> Information provided
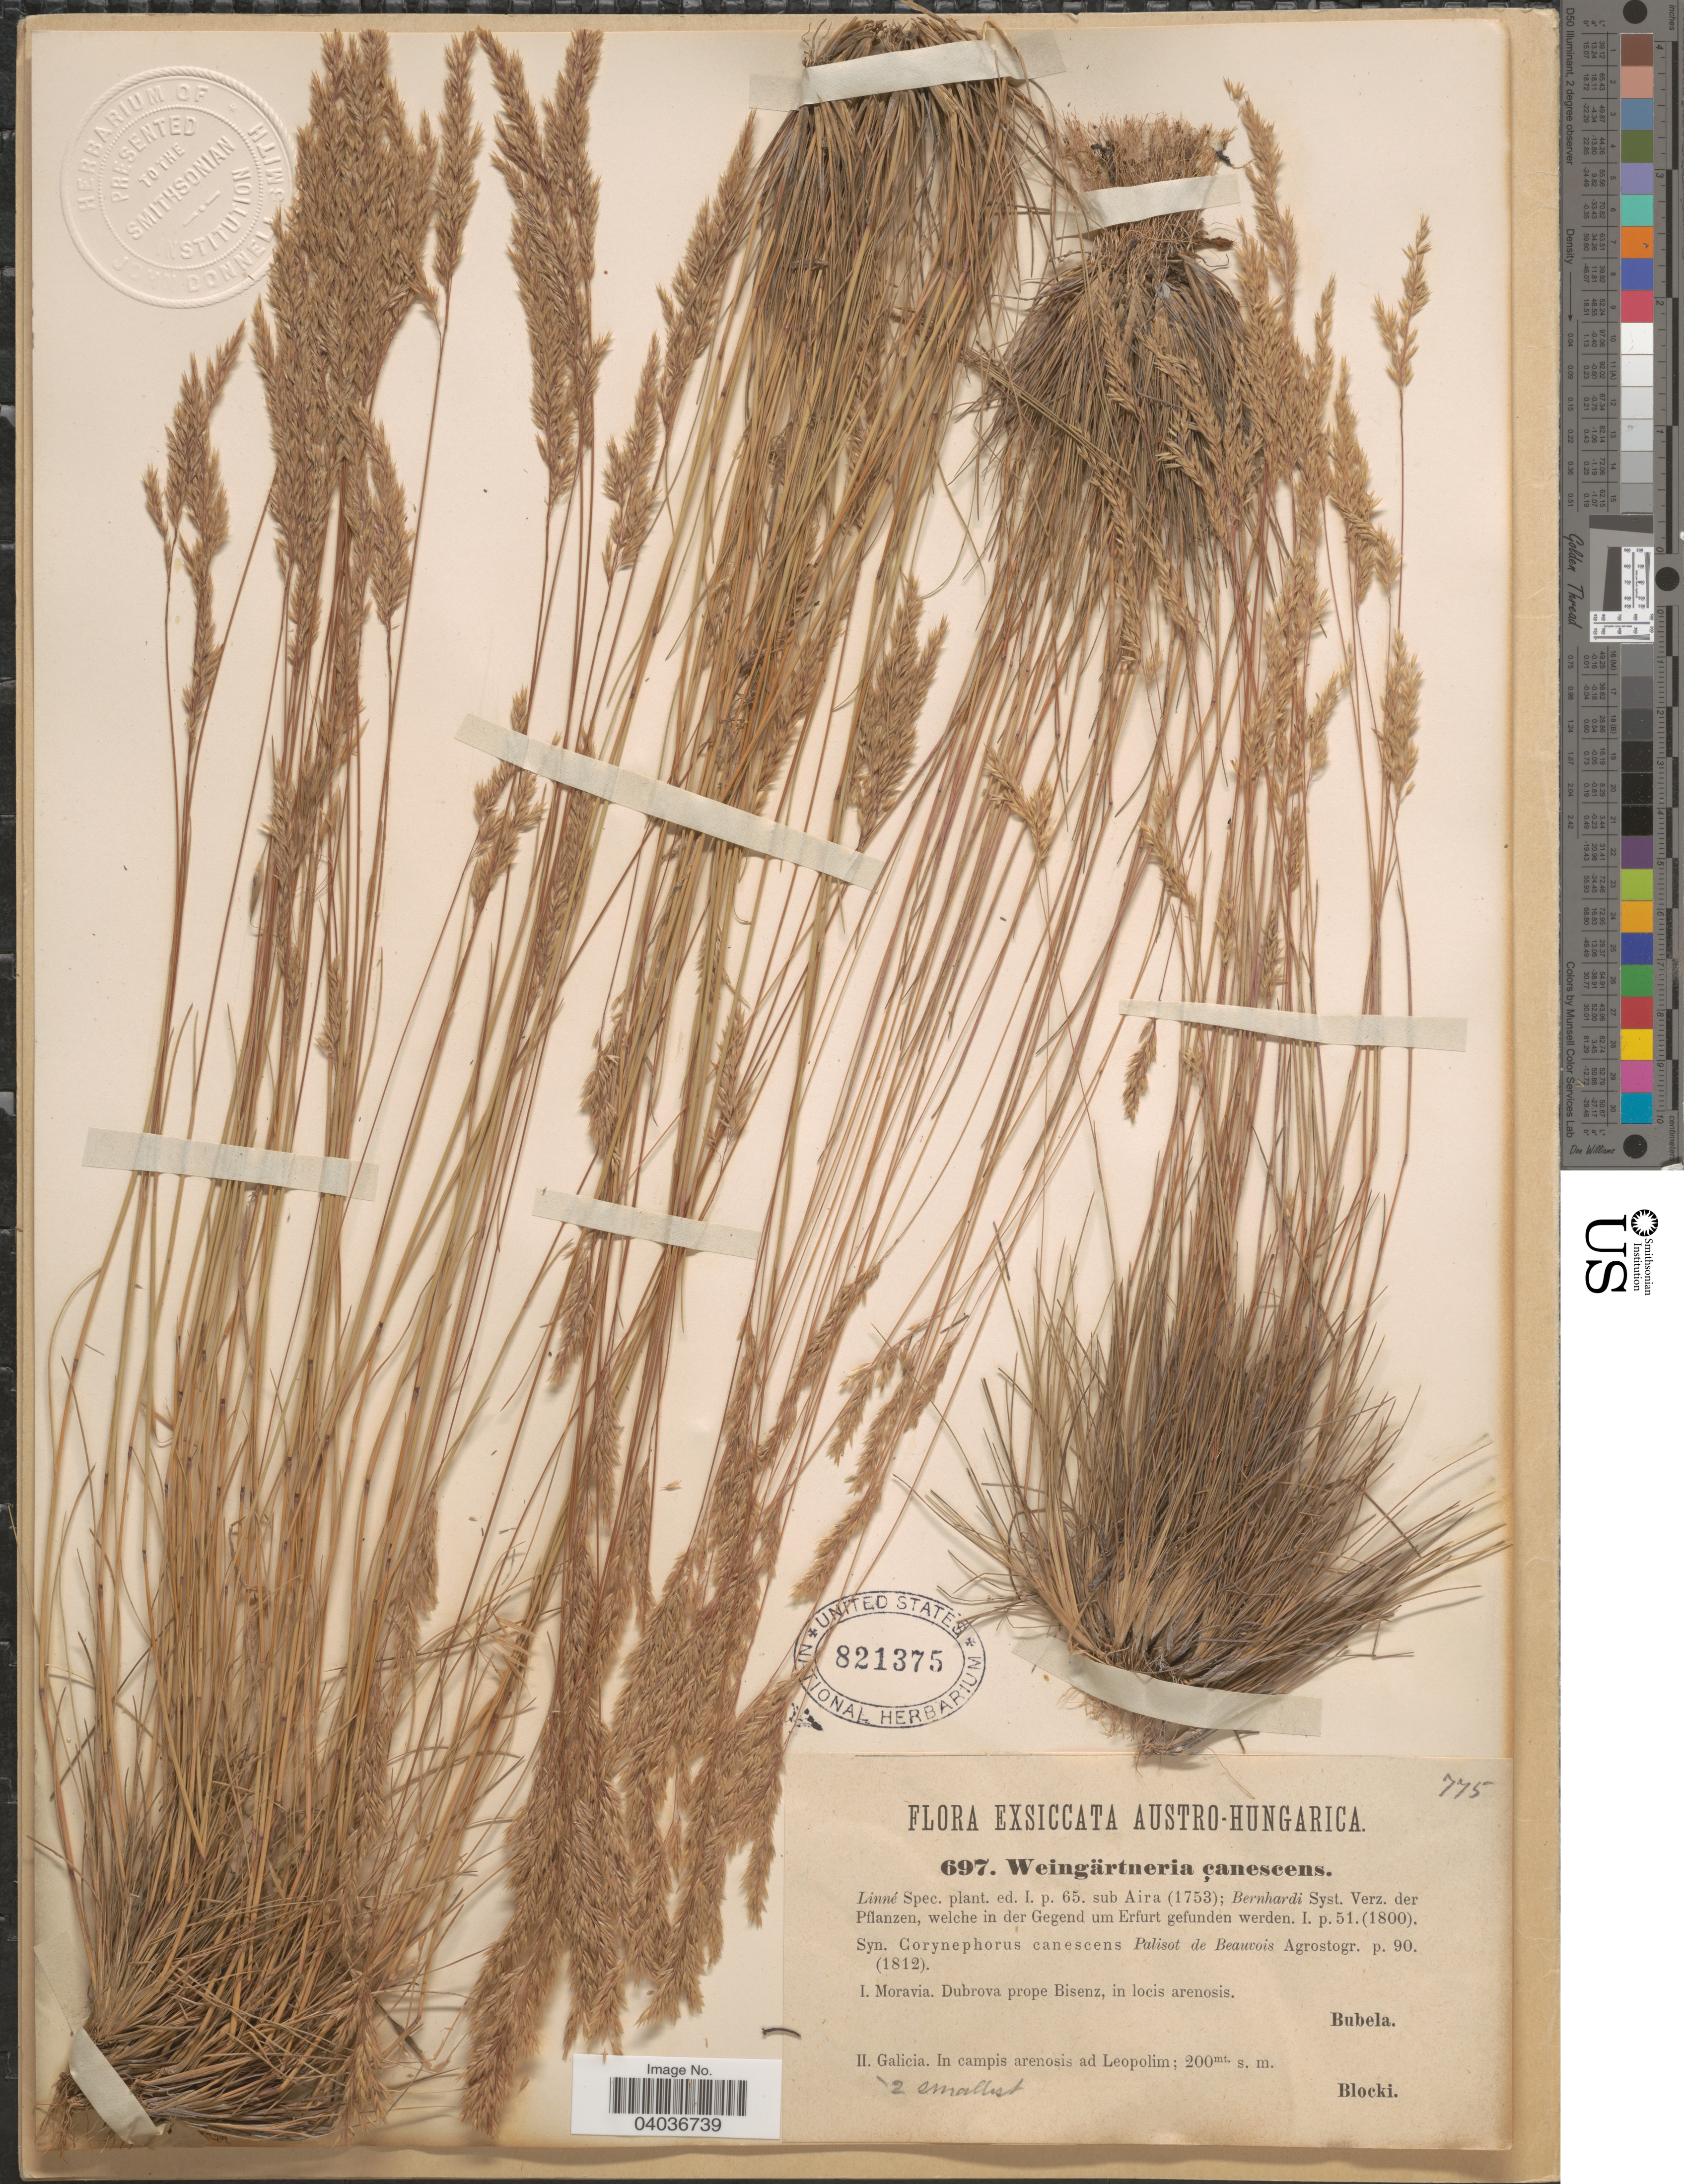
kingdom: Plantae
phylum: Tracheophyta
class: Liliopsida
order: Poales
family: Poaceae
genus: Corynephorus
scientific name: Corynephorus canescens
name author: (L, MEL) P. Beauv.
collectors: Blocki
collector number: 697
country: Ukraine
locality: Austro-Hungarica. Galicia. In campis arenosis ad Leopolim.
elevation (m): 200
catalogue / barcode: US 821375-2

> Prompt
Can you reproduce the lines exactly, starting with the line containing "class: Liliopsida" and going on through the line containing "elevation (m): 200"?

> Response
class: Liliopsida
order: Poales
family: Poaceae
genus: Corynephorus
scientific name: Corynephorus canescens
name author: (L, MEL) P. Beauv.
collectors: Blocki
collector number: 697
country: Ukraine
locality: Austro-Hungarica. Galicia. In campis arenosis ad Leopolim.
elevation (m): 200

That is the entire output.